» **Problem statement**:
Return the text of every item below, copying each line without any change. Leave the pictures out of your answer.
Segment Start: Recorded information
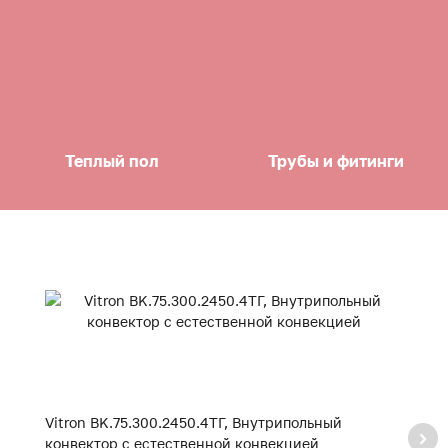
Теплый пол
Трубы и фитинги
Vitron BK.75.300.2450.4ТГ, Внутрипольный
Vi
конвектор с естественной конвекцией
к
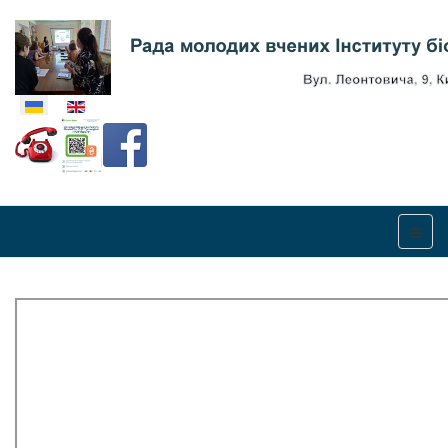
Оберіть свою мову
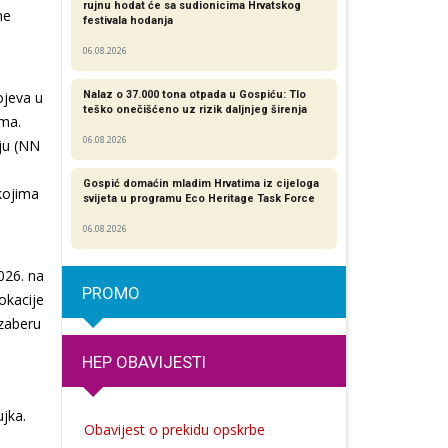
rujnu hodat će sa sudionicima Hrvatskog
ne
festivala hodanja
06.08.2026
ojeva u
Nalaz o 37.000 tona otpada u Gospiću: Tlo
teško onečišćeno uz rizik daljnjeg širenja
ima.
06.08.2026
ju (NN
Gospić domaćin mladim Hrvatima iz cijeloga
kojima
svijeta u programu Eco Heritage Task Force
06.08.2026
026. na
PROMO
okacije
izaberu
HEP OBAVIJESTI
ujka.
Obavijest o prekidu opskrbe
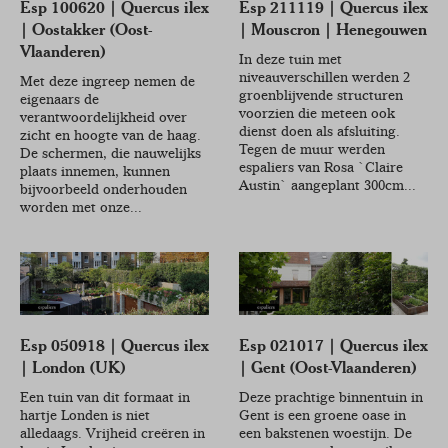
Esp 100620 | Quercus ilex
Esp 211119 | Quercus ilex
| Oostakker (Oost-
| Mouscron | Henegouwen
Vlaanderen)
In deze tuin met
niveauverschillen werden 2
Met deze ingreep nemen de
groenblijvende structuren
eigenaars de
voorzien die meteen ook
verantwoordelijkheid over
dienst doen als afsluiting.
zicht en hoogte van de haag.
Tegen de muur werden
De schermen, die nauwelijks
espaliers van Rosa `Claire
plaats innemen, kunnen
Austin` aangeplant 300cm...
bijvoorbeeld onderhouden
worden met onze...
Esp 050918 | Quercus ilex
Esp 021017 | Quercus ilex
| London (UK)
| Gent (Oost-Vlaanderen)
Een tuin van dit formaat in
Deze prachtige binnentuin in
hartje Londen is niet
Gent is een groene oase in
alledaags. Vrijheid creëren in
een bakstenen woestijn. De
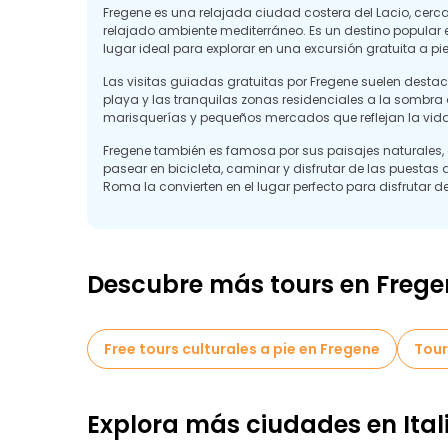
Fregene es una relajada ciudad costera del Lacio, cerc
relajado ambiente mediterráneo. Es un destino popular
lugar ideal para explorar en una excursión gratuita a pie
Las visitas guiadas gratuitas por Fregene suelen desta
playa y las tranquilas zonas residenciales a la sombra d
marisquerías y pequeños mercados que reflejan la vida 
Fregene también es famosa por sus paisajes naturales,
pasear en bicicleta, caminar y disfrutar de las puestas 
Roma la convierten en el lugar perfecto para disfrutar d
Un recorrido a pie gratuito ofrece a los viajeros una for
costero italiano de Fregene, convirtiéndola en una joya
Descubre más tours en Frege
Free tours culturales a pie en Fregene
Tour
Explora más ciudades en Ital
Segment End: Recorded information
» **Completed exercise**:
Теплый пол
Трубы и фитинги
Vitron BK.75.300.2450.4ТГ, Внутрипольный
Vi
конвектор с естественной конвекцией
к
Оберіть свою мову
rujnu hodat će sa sudionicima Hrvatskog
ne
festivala hodanja
06.08.2026
ojeva u
Nalaz o 37.000 tona otpada u Gospiću: Tlo
teško onečišćeno uz rizik daljnjeg širenja
ima.
06.08.2026
ju (NN
Gospić domaćin mladim Hrvatima iz cijeloga
kojima
svijeta u programu Eco Heritage Task Force
06.08.2026
026. na
PROMO
okacije
izaberu
HEP OBAVIJESTI
ujka.
Obavijest o prekidu opskrbe
Esp 100620 | Quercus ilex
Esp 211119 | Quercus ilex
| Oostakker (Oost-
| Mouscron | Henegouwen
Vlaanderen)
In deze tuin met
niveauverschillen werden 2
Met deze ingreep nemen de
groenblijvende structuren
eigenaars de
voorzien die meteen ook
verantwoordelijkheid over
dienst doen als afsluiting.
zicht en hoogte van de haag.
Tegen de muur werden
De schermen, die nauwelijks
espaliers van Rosa `Claire
plaats innemen, kunnen
Austin` aangeplant 300cm...
bijvoorbeeld onderhouden
worden met onze...
Esp 050918 | Quercus ilex
Esp 021017 | Quercus ilex
| London (UK)
| Gent (Oost-Vlaanderen)
Een tuin van dit formaat in
Deze prachtige binnentuin in
hartje Londen is niet
Gent is een groene oase in
alledaags. Vrijheid creëren in
een bakstenen woestijn. De
Fregene es una relajada ciudad costera del Lacio, cerc
relajado ambiente mediterráneo. Es un destino popular
lugar ideal para explorar en una excursión gratuita a pie
Las visitas guiadas gratuitas por Fregene suelen desta
playa y las tranquilas zonas residenciales a la sombra d
marisquerías y pequeños mercados que reflejan la vida 
Fregene también es famosa por sus paisajes naturales,
pasear en bicicleta, caminar y disfrutar de las puestas 
Roma la convierten en el lugar perfecto para disfrutar d
Un recorrido a pie gratuito ofrece a los viajeros una for
costero italiano de Fregene, convirtiéndola en una joya
Descubre más tours en Frege
Free tours culturales a pie en Fregene
Tour
Explora más ciudades en Ital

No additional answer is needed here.